Considering the initial fungal inoculation phase, our main observations are, first, that initially, roots with modified lignin decomposed in peat either at the same rate or more slightly more slowly than unmodified roots. This is in contrast with the decomposition of tobacco stems in which the modified material decomposed consistently faster than the unmodified stems in soil (Hopkins et al. 2001; Webster et al. 2005). Second, however, when the decomposer community was augmented with fungi, the modified roots decomposed initially more rapidly than the unmodified roots. This is consistent with the evidence that the plant contains more labile C or that labile, polysaccharide components of the modified plant materials were more accessible to microbial attack than in the unmodified plants (Hopkins et al. 2006; Webster et al. 2005). Furthermore, the effect of the genetic modifications on decomposition by P. chrysosporium is consistent with the action of lignin peroxidase preferentially cleaving aldehyde moieties (Faix et al. 1985) which are more abundant in reduced CAD plants and the relative depletion of recalcitrant syringyl moieties in reduced COMT plants (Bahri et al. 2006). Third, we observed that after a short-lived, relatively rapid phase of decomposition, roots with modified lignin and unmodified roots decomposed at the same rate irrespective of the inoculum treatments. Considering the second fungal inoculation phase, when C. globosum followed P. chrysosporium decomposition was promoted possibly because the ligninolytic action of P. chrysosporium exposed previously protected cellulose and hemicellulose (Bao and Reganathan 1992), which was subsequently exploited by C. globosum.
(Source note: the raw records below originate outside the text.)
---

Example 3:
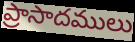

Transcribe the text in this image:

ప్రాసాదములు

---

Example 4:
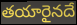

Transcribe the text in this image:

తయారైనదే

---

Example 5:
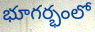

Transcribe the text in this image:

భూగర్భంలో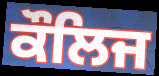
ਕੌਲਿਜ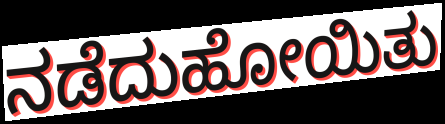
ನಡೆದುಹೋಯಿತು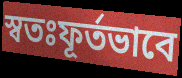
স্বতঃফূর্তভাবেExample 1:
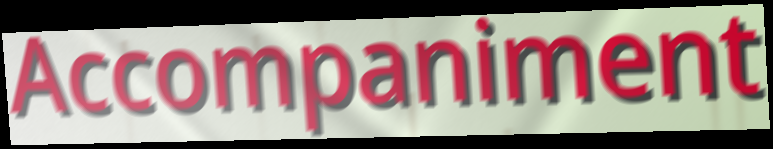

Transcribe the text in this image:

Accompaniment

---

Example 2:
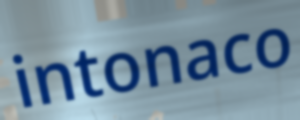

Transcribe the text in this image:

intonaco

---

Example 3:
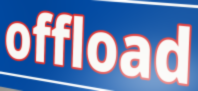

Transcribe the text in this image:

offload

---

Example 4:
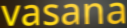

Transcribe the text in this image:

vasana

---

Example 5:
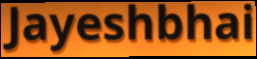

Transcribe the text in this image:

Jayeshbhai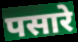
पसारे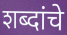
शब्दांचे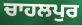
ਚਾਹਲਪੁਰ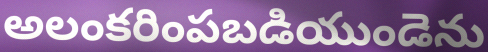
అలంకరింపబడియుండెనుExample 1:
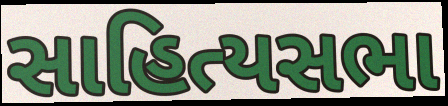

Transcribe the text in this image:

સાહિત્યસભા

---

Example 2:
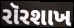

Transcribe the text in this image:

રૉરશાખ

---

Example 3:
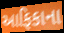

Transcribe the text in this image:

આફિકાના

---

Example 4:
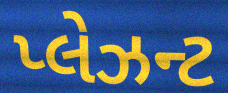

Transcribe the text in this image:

પ્લેઝન્ટ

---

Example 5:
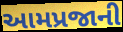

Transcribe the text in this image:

આમપ્રજાનીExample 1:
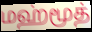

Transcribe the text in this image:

மஹ்மூத்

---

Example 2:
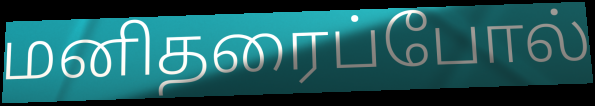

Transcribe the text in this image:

மனிதரைப்போல்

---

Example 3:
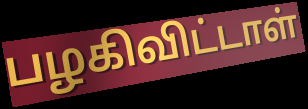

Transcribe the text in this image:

பழகிவிட்டாள்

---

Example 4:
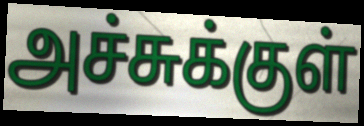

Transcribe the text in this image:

அச்சுக்குள்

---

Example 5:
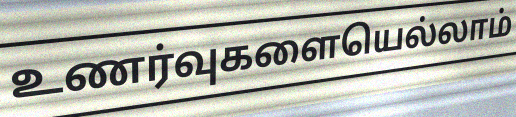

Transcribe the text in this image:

உணர்வுகளையெல்லாம்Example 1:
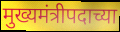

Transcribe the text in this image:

मुख्यमंत्रीपदाच्या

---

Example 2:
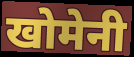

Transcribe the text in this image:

खोमेनी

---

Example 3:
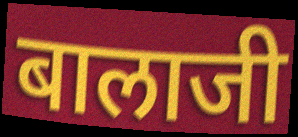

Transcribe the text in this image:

बालाजी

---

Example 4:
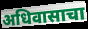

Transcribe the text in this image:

अधिवासाचा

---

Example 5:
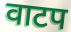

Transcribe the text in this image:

वाटपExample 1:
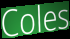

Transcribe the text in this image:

Coles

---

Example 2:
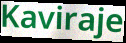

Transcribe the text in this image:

Kaviraje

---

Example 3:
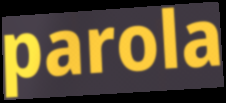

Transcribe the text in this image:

parola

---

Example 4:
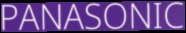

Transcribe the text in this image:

PANASONIC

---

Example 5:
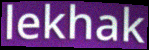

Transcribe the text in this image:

lekhak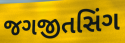
જગજીતસિંગ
Although there is apparently no experimental consensus regarding the hypothesis that previous exposure to either living plants or plant litter from the same species results in functional adaptation of the decomposer community (Ayres et al. 2006), our results show greater decomposition occurred in soil exposed to plant material than from unexposed treatments irrespective of plant genotype. Reports of adaptation resulting in faster decomposition are frequently associated with material from inherently more recalcitrant plant species such as Quercus rubra compared with Acer saccharum and Betula alleghaniensis (Hansen 1999) or more recalcitrant organs such as stems rather than leaves (Cookson et al. 1998). Roots tend to be more recalcitrant than stems or leaves because they contain more lignin, and the lignin has a more condensed structure than is found in other parts of the plant (Bertrand et al. 2006), thus our results support the tendency for microbial decomposer communities to become adapted to more recalcitrant plant debris.

Conclusions

The data from these experiments have shown first that P. chrysosporium and C. globosum decomposed the modified roots more rapidly, at least initially, than the unmodified roots. This observation is similar to that for stems, for which the effects of plant genotype on decomposition was also short lived. Second, that P. chrysosporium facilitates the subsequent decomposition by C. globosum. This was presumably because by degrading lignin, P. chrysosporium led to an increase in the subsequent susceptibility of the polysaccharide component of root material to attack by C. globosum. This observation was, however, independent of the plant genotypes. Third, selection of the soil microbial community by exposure to the modified residues did accelerate subsequent decomposition of the root modified. This observation was also independent of the plant genotype. Thus, we demonstrate effects of the lignin modification on decomposition, but they are relatively subtle and in most cases short-lived to which the microbial community is able to adapt and therefore we conclude that there are unlikely to be any persistent effects of the modified lignin on the soil decomposer community.